Although we welcome the first instalment of Sheffield’s long awaited Local Plan – the “Issues and Options” paper – we are concerned that two of the three options include building thousands of homes on the Sheffield Green Belt.
Option A – almost no new houses in the Green Belt
Option B – 5,000 new houses in the Green Belt
Option C – 10,000 new houses in the Green Belt
We clearly favour Option A. This not only protects precious countryside but also helps support more sustainable travel options, retains key community infrastructure and services (shops, surgeries, schools) and helps regenerate the city centre.
The public consultation is available until Tuesday 13 October 2020. This is the first stage of preparing the new Sheffield Plan.
Click here to add your comments to the statutory public consultation now:
Please respond to the consultation stating your strong preference for Option A. And please also lobby your local councillor with your views. Thank you.
This consultation is the first step in a lengthy process to create a new blueprint for how Sheffield will be developed over the next 15 years.
Andy Tickle, head of campaigns, said: “It’s saying broadly the right things and setting out some very clear choices on the future of our precious Green Belt.
“Our initial message to the council is we must aim at maximising urban housing provision as it’s good for the countryside, for the climate emergency and a vibrant local economy.
“But we’re disappointed that meeting radical climate change targets does not seem to be fully factored into the options being consulted on. This will need to change if the council is to meet its own targets to be carbon zero by 2030.”
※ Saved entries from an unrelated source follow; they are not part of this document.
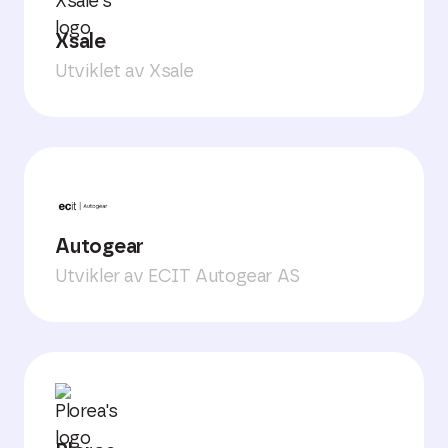
Xsale
Utviklet av Xsale
Autogear
Utvikler av ECIT Autogear AS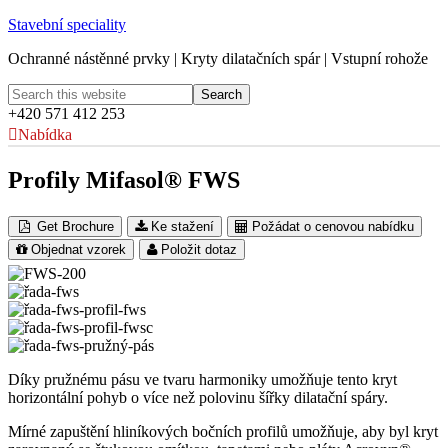
Stavební speciality
Ochranné nástěnné prvky | Kryty dilatačních spár | Vstupní rohože
+420 571 412 253
Nabídka
Profily Mifasol® FWS
Get Brochure
Ke stažení
Požádat o cenovou nabídku
Objednat vzorek
Položit dotaz
Díky pružnému pásu ve tvaru harmoniky umožňuje tento kryt
horizontální pohyb o více než polovinu šířky dilatační spáry.
Mírné zapuštění hliníkových bočních profilů umožňuje, aby byl kryt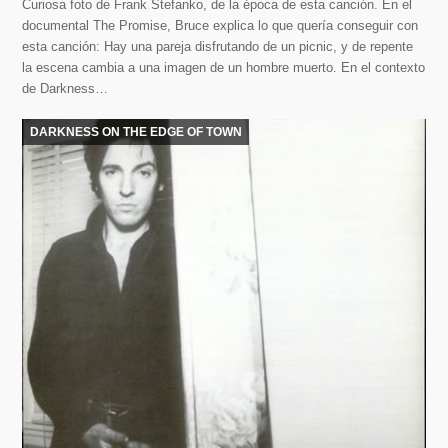
Curiosa foto de Frank Stefanko, de la época de esta canción. En el
documental The Promise, Bruce explica lo que quería conseguir con
esta canción: Hay una pareja disfrutando de un picnic, y de repente
la escena cambia a una imagen de un hombre muerto. En el contexto
de Darkness…
DARKNESS ON THE EDGE OF TOWN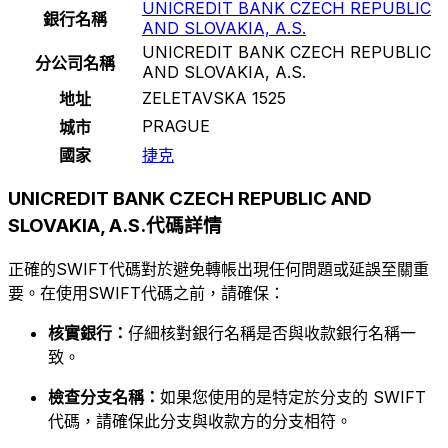
UNICREDIT BANK CZECH REPUBLIC
銀行名稱
AND SLOVAKIA, A.S.
UNICREDIT BANK CZECH REPUBLIC
分公司名稱
AND SLOVAKIA, A.S.
ZELETAVSKA 1525
地址
PRAGUE
城市
國家
捷克
UNICREDIT BANK CZECH REPUBLIC AND
SLOVAKIA, A.S.代碼詳情
正確的SWIFT代碼對於避免轉帳出現任何問題或延誤至關重
要。在使用SWIFT代碼之前，請確保：
核實銀行：
仔細核對銀行名稱是否與收款銀行名稱一
致。
檢查分支名稱：
如果您使用的是特定於分支的 SWIFT
代碼，請確保此分支與收款方的分支相符。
The council also says that national planning rules on the Green Belt mean that Option A must be considered first as Green Belt land can only be built on in exceptional circumstances.
It raises the possibility of not releasing Green Belt land until much later, to maximise the use of urban and brownfield sites first – an approach long supported by the CPRE.
The council acknowledges that a key message from the last consultation in 2015 was that people want countryside and Green Belt protected.